- [WHAT IS BEING ASKED]:
Please transcribe the data that follows without the pictures, keeping every word the same.

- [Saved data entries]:
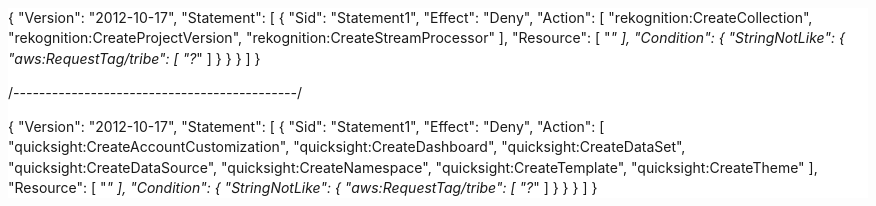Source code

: 




{
	"Version": "2012-10-17",
	"Statement": [
		{
			"Sid": "Statement1",
			"Effect": "Deny",
			"Action": [
				"rekognition:CreateCollection",
				"rekognition:CreateProjectVersion",
				"rekognition:CreateStreamProcessor"
			],
			"Resource": [
				"*"
			],
			"Condition": {
				"StringNotLike": {
					"aws:RequestTag/tribe": [
						"?*"
					]
				}
			}
		}
	]
}

/*--------------------------------------------*/


{
  "Version": "2012-10-17",
  "Statement": [
    {
      "Sid": "Statement1",
      "Effect": "Deny",
      "Action": [
        "quicksight:CreateAccountCustomization",
        "quicksight:CreateDashboard",
        "quicksight:CreateDataSet",
        "quicksight:CreateDataSource",
        "quicksight:CreateNamespace",
        "quicksight:CreateTemplate",
        "quicksight:CreateTheme"
      ],
      "Resource": [
        "*"
      ],
      "Condition": {
        "StringNotLike": {
          "aws:RequestTag/tribe": [
            "?*"
          ]
        }
      }
    }
  ]
}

- [REPLY TO THE TASK]:
Source code

: 




{
	"Version": "2012-10-17",
	"Statement": [
		{
			"Sid": "Statement1",
			"Effect": "Deny",
			"Action": [
				"rekognition:CreateCollection",
				"rekognition:CreateProjectVersion",
				"rekognition:CreateStreamProcessor"
			],
			"Resource": [
				"*"
			],
			"Condition": {
				"StringNotLike": {
					"aws:RequestTag/tribe": [
						"?*"
					]
				}
			}
		}
	]
}

/*--------------------------------------------*/


{
  "Version": "2012-10-17",
  "Statement": [
    {
      "Sid": "Statement1",
      "Effect": "Deny",
      "Action": [
        "quicksight:CreateAccountCustomization",
        "quicksight:CreateDashboard",
        "quicksight:CreateDataSet",
        "quicksight:CreateDataSource",
        "quicksight:CreateNamespace",
        "quicksight:CreateTemplate",
        "quicksight:CreateTheme"
      ],
      "Resource": [
        "*"
      ],
      "Condition": {
        "StringNotLike": {
          "aws:RequestTag/tribe": [
            "?*"
          ]
        }
      }
    }
  ]
}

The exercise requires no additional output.